__TESTO PROPOSTO__:

========

La collana ‘scritture animali’ diretta da Giorgio Vasta e Dario Voltolini per duepunti Edizioni debutta a ottobre 2010 e si distingue subito per veste, dimensione e macro tematica.
 
La veste è quella dei piccoli libri. Leggerissimi. Realizzati con inchiostri ecologici e carta riciclata al 100% con copertine stampate su carta 100% riciclata e fatta a mano da escrementi di elefante (al tatto ruvida, porosa). Una veste dal sapore dell’originalità impegnata, che fugge dal glamour luccicante e liscio delle grandi casi editrici. In ogni copertina un animale e un colore dominante entro una grafica comune.
 
Le dimensioni per l’appunto quelle d’un palmo umano aperto. Leggerissimi. Chi li rintraccia in libreria, tra scaffali e tavoli, rischia di scambiarli per cataloghi o nemmeno li vede se non li afferra. Le pagine sembrano sfuggire, quando le si apre, rese relativamente fragili dalla rilegatura vincolata alla caratteristiche tecniche.
 
La macro tematica, invece, che dà il nome alla collana, permette agli autori di non legarsi a un genere preciso men che meno a uno standard narrativo. In definitiva cosa sono le ‘scritture animali’ lo si potrà capire probabilmente fra qualche anno o a collana chiusa. Attualmente, le cinque uscite enunciano l’intendo di narrare di-con-per-attraverso animali secondo l’individualità di ogni autore. Rischiosa, questa macro tematica, e allo stesso tempo con potenzialità che possono sorprendere laddove la creatività dell’autore ci gioca, si svincola dall’atteso verso l’insospettabile.
 
A questo punto però, coi libri in mano, dopo averli annusati, carezzati, sbirciati, il lettore potrebbe chiedersi: “perché dovrei leggerli?”, prima ancora: “perché dovrei comprarli?”

========

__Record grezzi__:
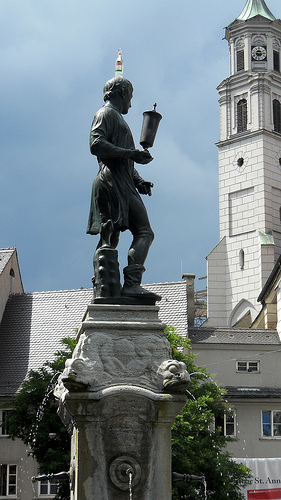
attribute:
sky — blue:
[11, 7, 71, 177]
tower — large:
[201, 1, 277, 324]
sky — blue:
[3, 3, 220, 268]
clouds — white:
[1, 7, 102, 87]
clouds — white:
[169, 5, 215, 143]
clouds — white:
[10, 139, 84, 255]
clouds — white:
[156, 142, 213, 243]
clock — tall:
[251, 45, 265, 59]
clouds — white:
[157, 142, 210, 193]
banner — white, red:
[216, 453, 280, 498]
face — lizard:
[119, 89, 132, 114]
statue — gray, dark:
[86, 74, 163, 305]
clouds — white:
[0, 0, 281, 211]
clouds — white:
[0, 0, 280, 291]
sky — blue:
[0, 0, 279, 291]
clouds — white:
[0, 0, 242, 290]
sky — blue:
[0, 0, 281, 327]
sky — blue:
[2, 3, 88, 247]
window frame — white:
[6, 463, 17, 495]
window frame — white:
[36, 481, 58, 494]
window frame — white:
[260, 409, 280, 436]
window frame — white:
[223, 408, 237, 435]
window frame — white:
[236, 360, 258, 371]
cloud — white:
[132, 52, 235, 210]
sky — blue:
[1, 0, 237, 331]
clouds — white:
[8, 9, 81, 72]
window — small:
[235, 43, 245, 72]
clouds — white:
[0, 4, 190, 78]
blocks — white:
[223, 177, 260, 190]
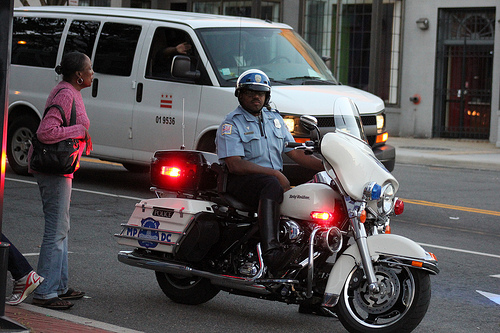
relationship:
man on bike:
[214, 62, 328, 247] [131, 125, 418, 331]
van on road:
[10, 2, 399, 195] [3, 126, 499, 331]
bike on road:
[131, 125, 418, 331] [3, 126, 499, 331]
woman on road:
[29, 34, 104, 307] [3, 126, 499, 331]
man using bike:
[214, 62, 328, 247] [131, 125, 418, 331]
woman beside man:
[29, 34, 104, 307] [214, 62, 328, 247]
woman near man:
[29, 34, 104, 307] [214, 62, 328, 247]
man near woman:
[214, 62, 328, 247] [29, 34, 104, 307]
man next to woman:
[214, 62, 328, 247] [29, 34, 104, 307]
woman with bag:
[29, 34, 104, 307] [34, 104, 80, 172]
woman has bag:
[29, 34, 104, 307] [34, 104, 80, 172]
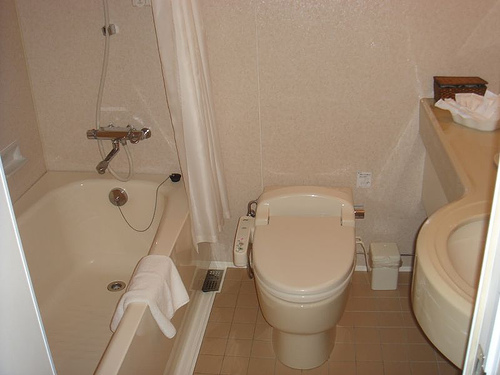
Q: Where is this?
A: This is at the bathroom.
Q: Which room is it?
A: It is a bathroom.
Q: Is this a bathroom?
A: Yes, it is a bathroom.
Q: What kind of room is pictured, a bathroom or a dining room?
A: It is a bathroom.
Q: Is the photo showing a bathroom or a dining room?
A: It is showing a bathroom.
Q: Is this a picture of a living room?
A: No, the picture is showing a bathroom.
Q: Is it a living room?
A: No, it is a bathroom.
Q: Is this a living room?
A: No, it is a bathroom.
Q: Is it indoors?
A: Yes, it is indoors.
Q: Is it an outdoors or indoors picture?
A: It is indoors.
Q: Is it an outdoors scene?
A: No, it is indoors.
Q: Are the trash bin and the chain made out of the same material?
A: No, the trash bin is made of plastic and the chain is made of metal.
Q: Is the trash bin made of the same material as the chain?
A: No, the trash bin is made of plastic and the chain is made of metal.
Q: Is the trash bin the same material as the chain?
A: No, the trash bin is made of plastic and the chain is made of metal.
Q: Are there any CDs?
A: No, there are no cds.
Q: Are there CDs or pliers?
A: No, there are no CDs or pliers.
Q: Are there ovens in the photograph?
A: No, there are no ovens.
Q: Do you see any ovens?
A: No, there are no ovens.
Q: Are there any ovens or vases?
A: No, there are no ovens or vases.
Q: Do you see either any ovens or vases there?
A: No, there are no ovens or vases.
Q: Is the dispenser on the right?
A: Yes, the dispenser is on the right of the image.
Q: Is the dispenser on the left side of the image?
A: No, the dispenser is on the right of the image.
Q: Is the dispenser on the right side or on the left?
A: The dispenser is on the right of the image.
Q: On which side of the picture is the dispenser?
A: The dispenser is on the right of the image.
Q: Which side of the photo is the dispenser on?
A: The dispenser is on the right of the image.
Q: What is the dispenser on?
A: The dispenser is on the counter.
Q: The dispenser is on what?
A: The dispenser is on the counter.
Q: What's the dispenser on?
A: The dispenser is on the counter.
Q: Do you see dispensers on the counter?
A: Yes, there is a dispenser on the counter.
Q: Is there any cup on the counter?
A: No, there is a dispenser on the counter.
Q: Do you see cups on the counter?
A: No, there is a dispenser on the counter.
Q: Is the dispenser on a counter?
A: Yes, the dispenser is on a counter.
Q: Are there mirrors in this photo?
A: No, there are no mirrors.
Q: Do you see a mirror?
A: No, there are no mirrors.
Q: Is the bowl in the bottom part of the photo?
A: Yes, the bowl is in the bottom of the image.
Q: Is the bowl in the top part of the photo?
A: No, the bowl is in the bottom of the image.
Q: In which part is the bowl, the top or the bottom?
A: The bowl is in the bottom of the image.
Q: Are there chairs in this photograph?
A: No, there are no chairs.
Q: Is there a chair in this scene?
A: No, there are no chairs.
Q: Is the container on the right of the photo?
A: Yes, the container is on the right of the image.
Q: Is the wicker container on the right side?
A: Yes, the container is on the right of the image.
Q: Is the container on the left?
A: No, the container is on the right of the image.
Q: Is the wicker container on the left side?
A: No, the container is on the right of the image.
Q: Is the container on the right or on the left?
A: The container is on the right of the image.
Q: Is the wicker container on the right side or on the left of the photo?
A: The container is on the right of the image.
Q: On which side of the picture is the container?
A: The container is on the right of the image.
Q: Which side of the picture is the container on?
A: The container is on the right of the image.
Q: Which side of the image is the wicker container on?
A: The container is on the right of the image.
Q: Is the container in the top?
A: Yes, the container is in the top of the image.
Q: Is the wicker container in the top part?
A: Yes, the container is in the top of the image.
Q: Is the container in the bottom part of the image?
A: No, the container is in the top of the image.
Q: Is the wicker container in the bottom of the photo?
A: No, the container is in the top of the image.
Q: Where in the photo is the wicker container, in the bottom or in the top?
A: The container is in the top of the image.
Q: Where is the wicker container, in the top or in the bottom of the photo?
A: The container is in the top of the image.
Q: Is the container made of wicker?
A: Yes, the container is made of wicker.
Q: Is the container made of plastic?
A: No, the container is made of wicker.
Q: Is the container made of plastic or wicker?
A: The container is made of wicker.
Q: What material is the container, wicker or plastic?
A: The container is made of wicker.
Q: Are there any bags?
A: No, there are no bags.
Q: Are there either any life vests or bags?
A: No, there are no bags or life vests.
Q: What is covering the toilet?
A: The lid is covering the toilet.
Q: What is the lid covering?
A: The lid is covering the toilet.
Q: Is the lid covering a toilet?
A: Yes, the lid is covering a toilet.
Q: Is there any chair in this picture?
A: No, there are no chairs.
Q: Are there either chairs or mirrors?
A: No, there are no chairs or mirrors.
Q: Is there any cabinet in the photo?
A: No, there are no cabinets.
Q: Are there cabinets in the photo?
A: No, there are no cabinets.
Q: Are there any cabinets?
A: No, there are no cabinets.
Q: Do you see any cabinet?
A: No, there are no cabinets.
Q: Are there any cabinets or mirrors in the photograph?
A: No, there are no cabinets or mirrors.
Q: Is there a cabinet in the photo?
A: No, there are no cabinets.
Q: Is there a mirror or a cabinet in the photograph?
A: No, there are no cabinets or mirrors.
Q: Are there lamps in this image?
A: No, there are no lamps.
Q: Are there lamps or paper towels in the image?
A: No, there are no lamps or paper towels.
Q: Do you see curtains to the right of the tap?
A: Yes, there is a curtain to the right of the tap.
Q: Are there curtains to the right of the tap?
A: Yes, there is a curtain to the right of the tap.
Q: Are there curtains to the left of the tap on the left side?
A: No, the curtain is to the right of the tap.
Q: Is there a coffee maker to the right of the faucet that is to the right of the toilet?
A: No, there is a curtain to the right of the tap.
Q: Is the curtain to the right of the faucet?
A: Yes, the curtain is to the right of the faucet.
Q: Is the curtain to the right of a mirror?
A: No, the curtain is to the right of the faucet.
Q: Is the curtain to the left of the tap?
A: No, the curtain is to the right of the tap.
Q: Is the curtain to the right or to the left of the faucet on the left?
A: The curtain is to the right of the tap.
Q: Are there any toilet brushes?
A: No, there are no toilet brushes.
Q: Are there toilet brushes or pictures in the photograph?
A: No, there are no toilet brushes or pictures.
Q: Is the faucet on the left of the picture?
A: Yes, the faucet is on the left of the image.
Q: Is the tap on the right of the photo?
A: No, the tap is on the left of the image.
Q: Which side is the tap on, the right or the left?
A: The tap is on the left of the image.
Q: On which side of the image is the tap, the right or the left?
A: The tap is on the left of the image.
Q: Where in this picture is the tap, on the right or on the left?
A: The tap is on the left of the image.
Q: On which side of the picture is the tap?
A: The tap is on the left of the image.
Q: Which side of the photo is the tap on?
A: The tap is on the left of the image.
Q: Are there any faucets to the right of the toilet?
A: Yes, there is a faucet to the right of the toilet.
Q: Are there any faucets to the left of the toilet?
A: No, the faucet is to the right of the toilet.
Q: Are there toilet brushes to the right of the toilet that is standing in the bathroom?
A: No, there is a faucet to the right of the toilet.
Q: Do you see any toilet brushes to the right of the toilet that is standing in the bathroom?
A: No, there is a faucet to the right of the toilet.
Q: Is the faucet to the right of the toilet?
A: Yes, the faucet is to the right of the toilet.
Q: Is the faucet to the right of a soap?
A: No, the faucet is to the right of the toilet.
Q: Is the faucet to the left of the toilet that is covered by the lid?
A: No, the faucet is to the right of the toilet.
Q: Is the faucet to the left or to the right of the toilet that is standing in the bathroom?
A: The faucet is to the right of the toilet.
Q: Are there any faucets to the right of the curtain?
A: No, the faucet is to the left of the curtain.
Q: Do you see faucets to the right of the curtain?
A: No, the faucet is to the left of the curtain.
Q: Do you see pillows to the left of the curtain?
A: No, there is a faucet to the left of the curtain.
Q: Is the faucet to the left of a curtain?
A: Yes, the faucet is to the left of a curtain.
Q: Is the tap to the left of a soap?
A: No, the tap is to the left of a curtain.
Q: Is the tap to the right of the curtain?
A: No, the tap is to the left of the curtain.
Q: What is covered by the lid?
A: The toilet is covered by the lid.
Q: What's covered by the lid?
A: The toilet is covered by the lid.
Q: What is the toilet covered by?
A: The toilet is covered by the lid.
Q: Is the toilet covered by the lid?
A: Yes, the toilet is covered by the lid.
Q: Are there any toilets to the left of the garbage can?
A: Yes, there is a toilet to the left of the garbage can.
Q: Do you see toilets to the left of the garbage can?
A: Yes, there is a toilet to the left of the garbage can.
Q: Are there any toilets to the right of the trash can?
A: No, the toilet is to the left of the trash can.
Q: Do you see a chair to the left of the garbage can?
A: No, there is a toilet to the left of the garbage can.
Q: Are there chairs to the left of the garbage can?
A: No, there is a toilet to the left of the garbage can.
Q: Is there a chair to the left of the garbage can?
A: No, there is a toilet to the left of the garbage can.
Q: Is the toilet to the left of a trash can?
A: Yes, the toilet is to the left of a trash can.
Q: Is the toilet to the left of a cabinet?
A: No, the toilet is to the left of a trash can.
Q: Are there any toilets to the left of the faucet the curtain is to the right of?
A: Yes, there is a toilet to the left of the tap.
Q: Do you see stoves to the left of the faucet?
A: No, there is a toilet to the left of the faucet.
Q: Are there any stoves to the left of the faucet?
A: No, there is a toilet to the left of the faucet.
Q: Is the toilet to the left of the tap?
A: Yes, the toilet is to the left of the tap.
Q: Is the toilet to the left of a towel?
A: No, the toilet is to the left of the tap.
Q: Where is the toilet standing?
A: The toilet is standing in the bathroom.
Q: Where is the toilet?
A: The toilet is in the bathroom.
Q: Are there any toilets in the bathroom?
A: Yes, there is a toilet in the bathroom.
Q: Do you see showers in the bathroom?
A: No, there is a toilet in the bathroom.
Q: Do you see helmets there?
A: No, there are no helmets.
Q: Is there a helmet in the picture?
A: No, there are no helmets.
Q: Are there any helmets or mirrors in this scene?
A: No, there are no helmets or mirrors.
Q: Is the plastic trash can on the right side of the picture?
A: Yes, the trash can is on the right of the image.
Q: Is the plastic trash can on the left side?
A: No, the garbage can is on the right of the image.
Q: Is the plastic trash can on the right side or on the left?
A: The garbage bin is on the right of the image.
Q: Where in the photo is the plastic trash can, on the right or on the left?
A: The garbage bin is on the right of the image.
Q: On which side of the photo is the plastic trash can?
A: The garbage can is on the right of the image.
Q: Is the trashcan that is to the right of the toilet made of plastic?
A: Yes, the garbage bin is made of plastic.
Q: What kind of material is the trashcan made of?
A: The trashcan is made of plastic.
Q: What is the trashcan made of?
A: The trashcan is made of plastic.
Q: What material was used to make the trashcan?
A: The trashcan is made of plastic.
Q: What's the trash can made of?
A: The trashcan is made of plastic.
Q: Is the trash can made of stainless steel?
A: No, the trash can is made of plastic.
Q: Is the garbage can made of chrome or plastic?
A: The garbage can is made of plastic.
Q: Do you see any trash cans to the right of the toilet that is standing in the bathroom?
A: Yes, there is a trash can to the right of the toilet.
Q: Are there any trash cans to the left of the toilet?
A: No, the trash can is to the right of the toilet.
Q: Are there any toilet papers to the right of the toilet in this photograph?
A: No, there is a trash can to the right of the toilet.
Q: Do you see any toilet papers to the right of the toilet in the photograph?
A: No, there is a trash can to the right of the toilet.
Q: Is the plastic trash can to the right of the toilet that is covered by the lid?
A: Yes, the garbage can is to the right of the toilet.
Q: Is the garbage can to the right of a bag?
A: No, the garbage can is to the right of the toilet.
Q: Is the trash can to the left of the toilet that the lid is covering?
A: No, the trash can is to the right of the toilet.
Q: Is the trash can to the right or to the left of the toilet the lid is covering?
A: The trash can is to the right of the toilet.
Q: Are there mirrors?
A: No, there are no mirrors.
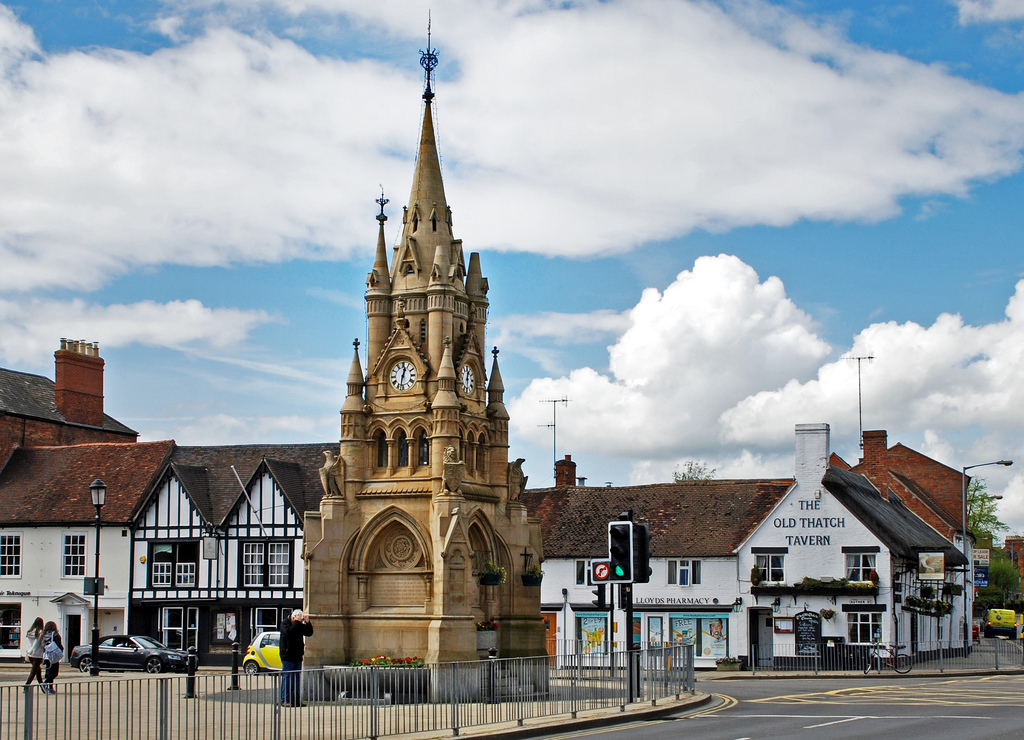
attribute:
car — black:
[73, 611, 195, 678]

========

__ESERCIZI DA SVOLGERE__:
A. Quali righe dell'elenco contengono la parola "dining"? Estraile tutte.
B. Prosegui il testo sulla collana «scritture animali» dopo la sua ultima frase.

__SOLUZIONI DEI COMPITI__:
A.
Q: What kind of room is pictured, a bathroom or a dining room?
Q: Is the photo showing a bathroom or a dining room?

B.
Il prezzo (sei euro in copertina, attualmente li si trova scontati anche sul sito dell’editore a quattro euro e ottanta centesimi con l’aggiunta di tre euro come contributo unico per le spese di trasporto) non sembra a prima vista favorevole all’acquisto. A tenerli in mano, così piccoli e leggeri, sei euro – comunque un prezzo lontanissimo da ogni edizione di piccola o grande editoria – non convince subito (se non si rintracciano i riferimenti ai materiali riciclabili usati).
 
La lunghezza di queste storie sembra assimilarli alle letture veloci, quelle che si esauriscono in fretta, adatti magari a chi ha poco tempo o poca voglia di impegnarsi in trame complesse e centinaia di pagine in formati enormi. Sembra assimilarli a quella tipologia di libretti usa e getta, che si perdono in borsa o in tasca, si leggono in viaggio o in una pausa forzata e se poi non si ritrovano più, poco male, se ne comprano altri.
 
In realtà, proprio per le caratteristiche brevemente enunciate in precedenza questi piccoli libri sono una prova interessante e rischiosa, per autori ed editore. Una prova che sin dalla veste indica un percorso teso all’impegno, a una sorta di ‘qualità sostanziale’ non facilmente identificabile a parole ma quasi materiale, in questi libri, nel momento in cui li si sfoglia aleggia.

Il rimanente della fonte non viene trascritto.